Whoa, that's a big question; I think it is the profound belief in myself that I can and do make a difference as a midwife. I have known since my early teens that midwifery is in my soul but as I went through my training there were many things that were hard for me to watch and be involved in, things that I felt were not in the best interests of the family being cared for, I really struggled with this. I was concerned that as a qualified midwife I would have to do these things and that I was naive in hoping that I could be the change and make a real difference. Thankfully, I was wrong. Sure sometimes tough decisions have to be made with the birther but on the whole, even in a busy obstetric led unit, I am able to uphold the values that make me proud of my practice and always provide sensitive, informed, choice based, person centred care.
If you could put a giant billboard up on every labour ward or work place for midwives worldwide, with a big message for every member of staff, what would it say?
One of my favourite midwifery sayings is "One of the most dangerous attitudes in midwifery is 'that's the way we've always done it.' " Midwifery needs to be as adaptable and malleable as the people it serves.
Is there anything else you think we should be asking?

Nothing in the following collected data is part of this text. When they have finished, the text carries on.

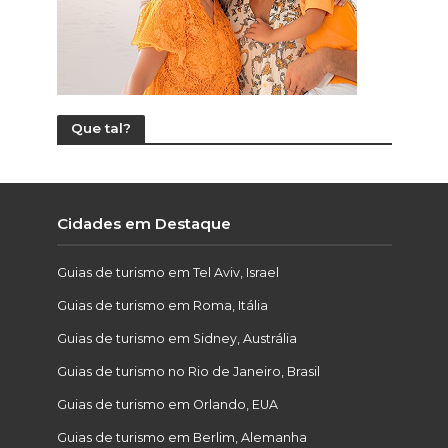
Que tal?
Cidades em Destaque
Guias de turismo em Tel Aviv, Israel
Guias de turismo em Roma, Itália
Guias de turismo em Sidney, Austrália
Guias de turismo no Rio de Janeiro, Brasil
Guias de turismo em Orlando, EUA
Guias de turismo em Berlim, Alemanha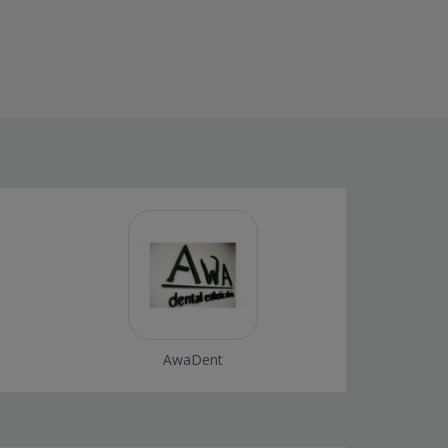
AwaDent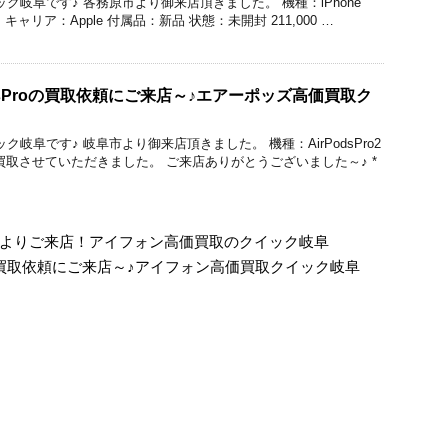
のクイック岐阜です♪ 各務原市より御来店頂きました。 機種：iPhone
GB キャリア：Apple 付属品：新品 状態：未開封 211,000 …
dsProの買取依頼にご来店～♪エアーポッズ高価買取ク
クイック岐阜です♪ 岐阜市より御来店頂きました。 機種：AirPodsPro2
円で買取させていただきました。 ご来店ありがとうございました～♪ *
岐阜市よりご来店！アイフォン高価買取のクイック岐阜
ir5買取依頼にご来店～♪アイフォン高価買取クイック岐阜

Terminology and gendered language can be difficult for a trans person to navigate. Particularly anatomical and medical words for body parts can trigger gender dysphoria (being uncomfortable/upset/disassociating with one's body or social situations). There are many alternate words that trans people use to avoid these triggering words. If you are caring for someone who you know is trans identifying in some way the best thing to do if you're unsure and it is relevant is simply ask "What words do you use to refer to your anatomy, so I can get it right?" This will make a trans person feel respected and validated and will avoid a nasty dose of dysphoria at an already vulnerable time.
Thank you Nathan for your personal experience here and your considered approach based in true understanding of the challenges.
Once you've read this, Nathan and I would love to hear your thoughts:
- What was the most important thing you learnt from Nathan here and how can you apply it in practice?
Identifying this will help you remember and will also help others learn (ever noticed how much blog comments can stick with you? Some of my favourite breakthrough learning has happened this way!)
HUGE thanks to Nathan for sharing really quite private personal experience and profession knowledge here. And thanks to you for caring and reading.
The best bit of midwifery for me is always the empathy, I’m like ‘c’mon, tell me what it’s like to be you, give me the goods’. Basically I’m nosy but I like to think it’s from a good place, that connection is what I’m after.
It’s part of the midwife/client relationship that prompts such good satisfaction and outcomes.